Earlier this year, Gov. Kay Ivey signed the “Alabama Vulnerable Child Protection Act,” which banned the prescription of puberty inhibitors to minors and also barred gender-altering procedures from being performed on minors.

A federal judge later issued an injunction that effectively blocked the law from being implemented while it was being challenged in court.

Tuesday, Alabama Attorney General Steve Marshall filed a court brief arguing that the recent Supreme Court decision that overturned Roe v. Wade should also apply to the Alabama law banning the transgender treatments.

In Dobbs v. Jackson Women’s Health Org., the majority argued that abortion was not protected under the 14th Amendment because it was not “deeply rooted” in the nation’s history.

Citing Dobbs, Marshall argues in the brief that “no one—adult or child—has a right to transitioning treatments that is deeply rooted in our Nation’s history and tradition.”

The attorney general then explains that this gave the state of Alabama the right to ban the treatments.

“The State can thus regulate or prohibit those interventions for children, even if an adult wants the drugs for his child,” says Marshall. “Just as the parental relationship does not unlock a Due Process right allowing parents to obtain medical marijuana or abortions for their children, neither does it unlock a right to transitioning treatments.”

Marshall advises that the federal court was wrong in blocking the Yellowhammer State from implementing this law.

“The district court thus erred when it found in the Due Process Clause a fundamental right for parents ‘to treat their children with transitioning medications,” the court document continues. “Neither the district court nor Plaintiffs even attempted to show how such a right is deeply rooted in our nation’s history and traditions, which it obviously is not.”

He then concludes that court precedent clearly shows the state’s right in enforcing this legislation.

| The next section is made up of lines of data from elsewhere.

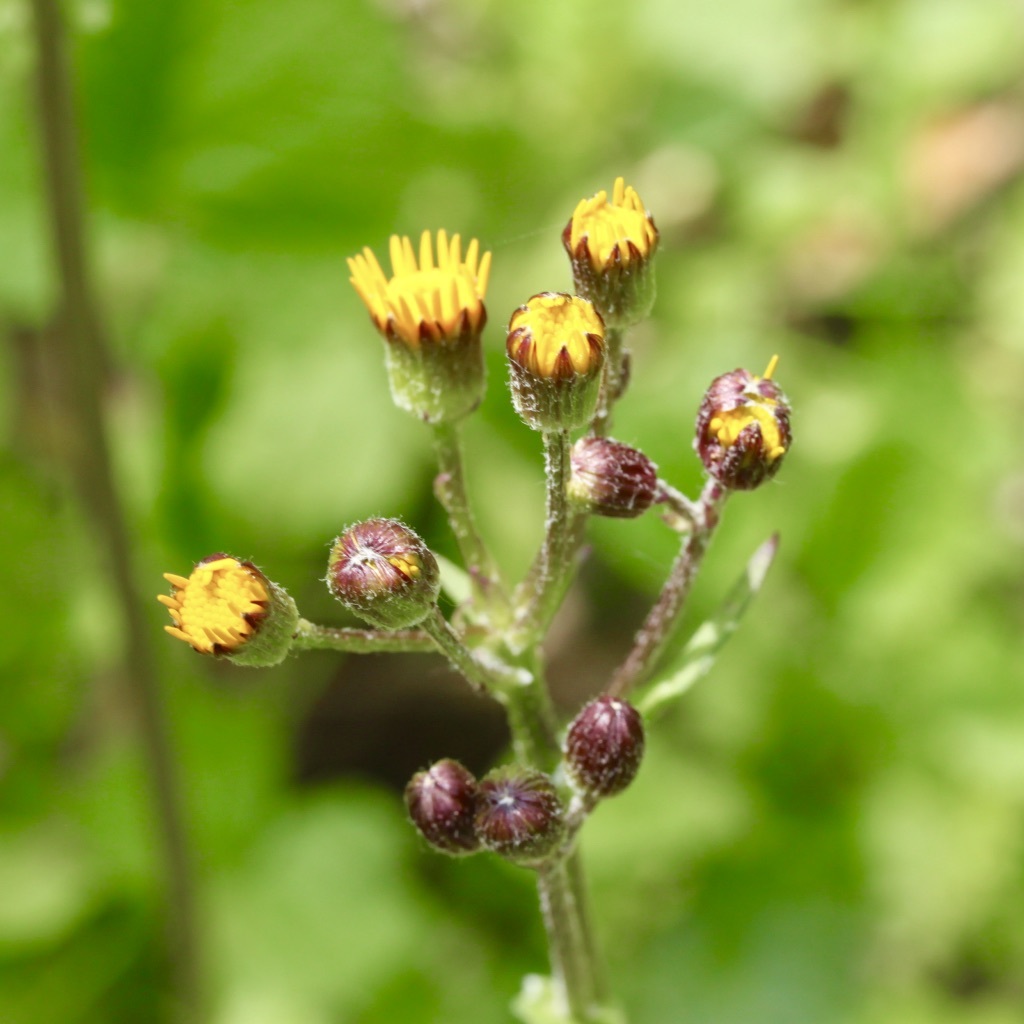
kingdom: Plantae
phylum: Tracheophyta
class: Magnoliopsida
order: Asterales
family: Asteraceae
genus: Packera
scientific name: Packera aurea
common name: Golden groundsel
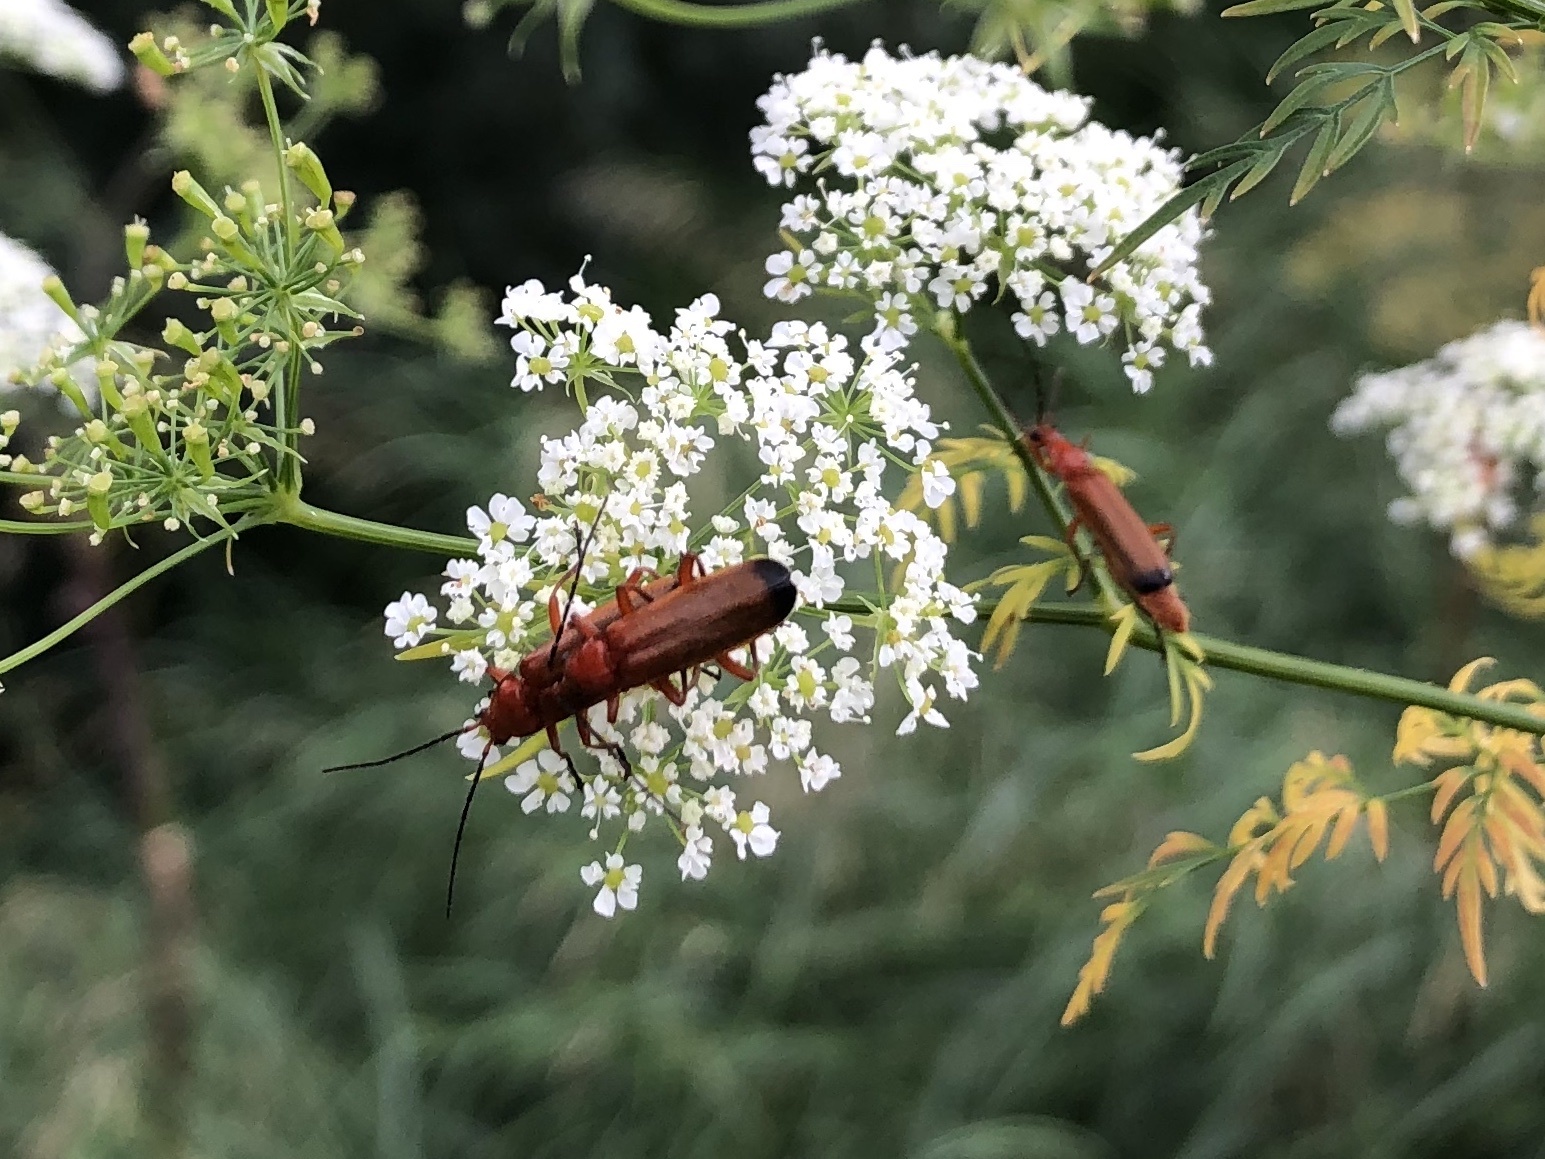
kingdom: Animalia
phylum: Arthropoda
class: Insecta
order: Coleoptera
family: Cantharidae
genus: Rhagonycha
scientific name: Rhagonycha fulva
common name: Common red soldier beetle
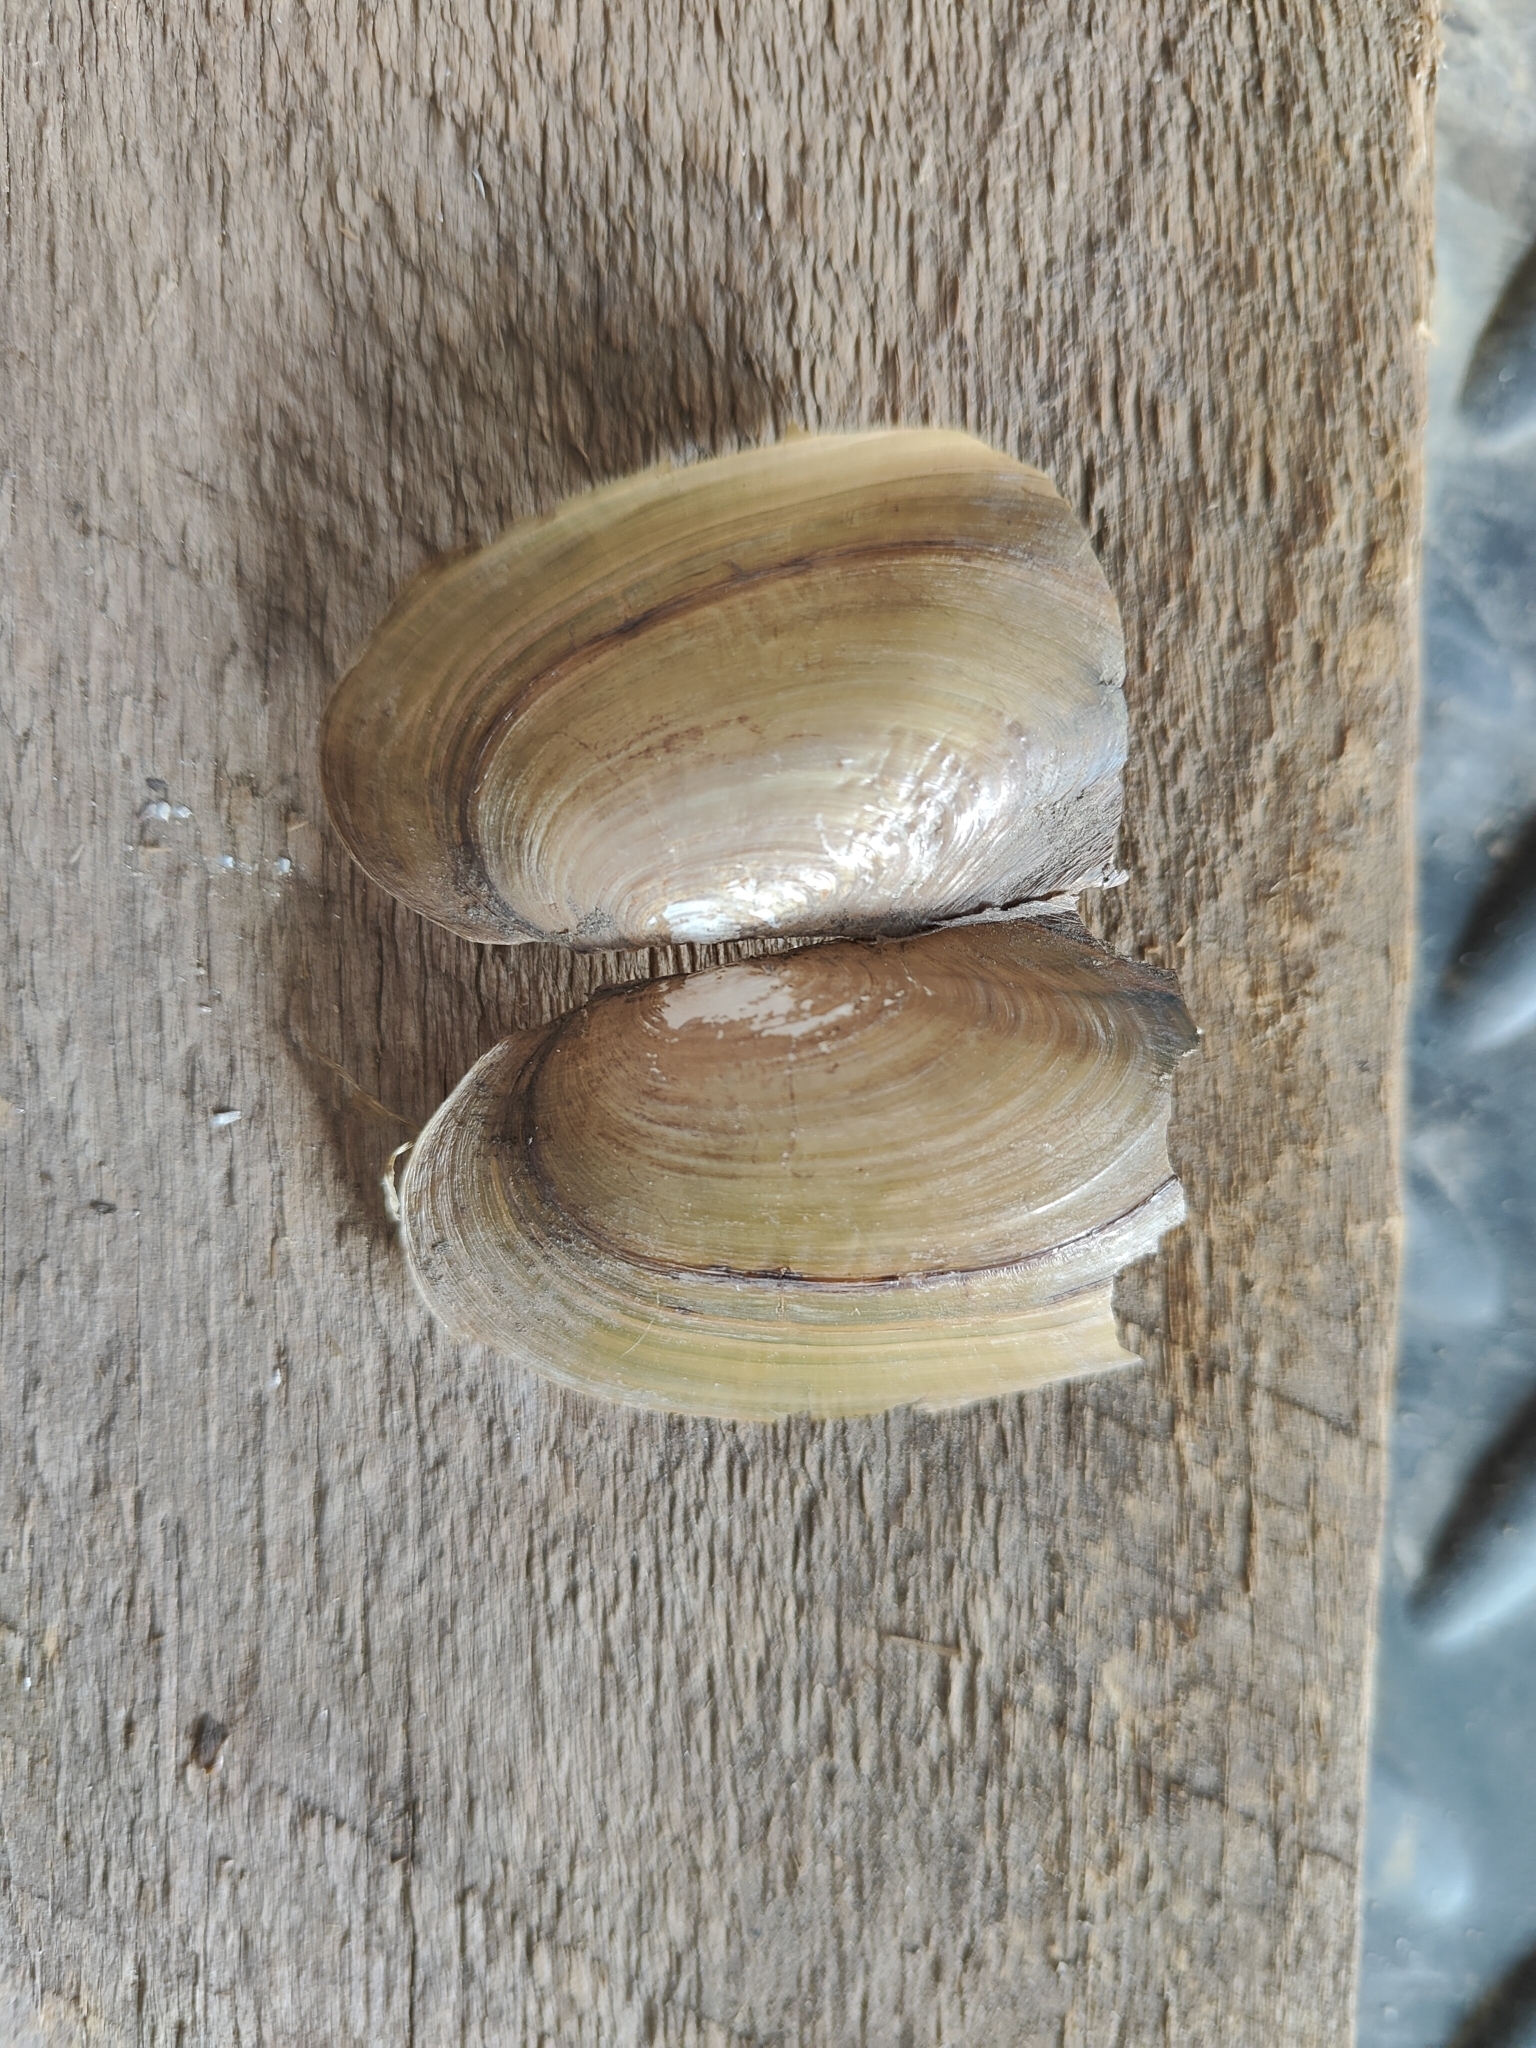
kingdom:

“Indeed, courts are in one accord that there is no personal substantive-due-process right for anyone—adult or child—to obtain medical treatments deemed dangerous or experimental by the government, so there is no reason to think that parents have a right to obtain those same treatments for their children,” Marshall states. “And even if some novel right to obtain transitioning treatments existed, the Act passes any level of scrutiny: It serves the compelling interest of protecting children from unproven, life- altering medical interventions, and no other approach would offer children in Alabama adequate protection.”